Below we will discuss the provisions in the 2019 Electricity Directive. Following a discussion of the definition of electricity storage, we will examine who is entitled to develop and operate electricity storage, and thereafter what this means for the islands.

3.2 EU general legal framework for electricity storage

In the following paragraphs, we will analyse the existing and forthcoming EU legal framework for electricity storage, including a variety of technologies that can be used for this purpose: from batteries to P2G, P2H and EVs.

3.2.1 Definition

The first and main problem for electricity storage development until 2019 was that it was not mentioned, let alone defined, in the 2009 Electricity Directive. The same observation can be made regarding EVs and hydrogen or heat storage and the Power-to-X (P2X) process.

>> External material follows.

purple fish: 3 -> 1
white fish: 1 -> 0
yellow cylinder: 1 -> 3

Yet, in 2009, the RES Directive was adopted [84], explicitly mentioning storage and its key role in integrating a higher share of renewable energy production into the grid [85].

Aside from creating legal uncertainty, this lack of definition led to double payments. Indeed, as storage facilities need to first consume electricity to replenish their capacity, before generating electricity in a second time when feeding it into the grid, they are submitted to the fees and taxes related to each of these two phases. Since some of the electricity storage technologies with the highest potential (like Lithium-ion batteries) are just becoming competitive, double payments constitute a barrier to their deployment.

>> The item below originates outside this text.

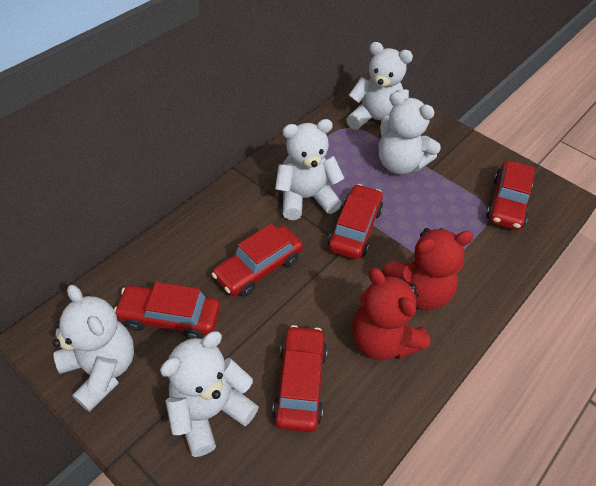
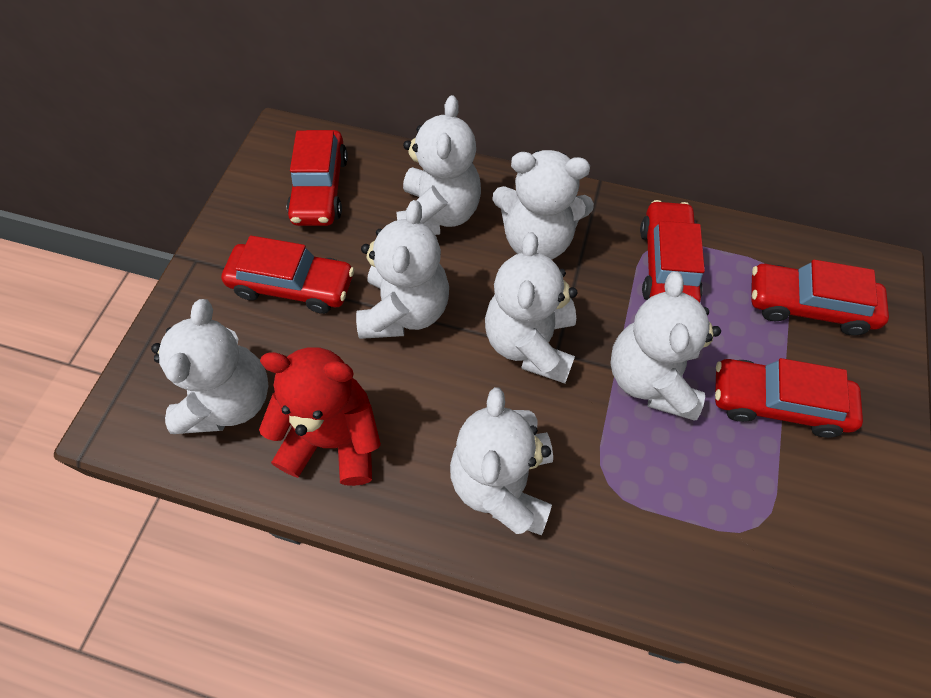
red teddy bear: 2 -> 1
white teddy bear: 5 -> 7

This situation is changing with the CEP. In order to provide a stable and appropriate framework for the development of electricity storage, the Directive defines energy storage ‘in the electricity system’ as:

Deferring the final use of electricity to a moment later than when it was generated, or the conversion of electrical energy into a form of energy which can be stored, the storing of such energy, and the subsequent reconversion of such energy into electrical energy or use as another energy carrier [86].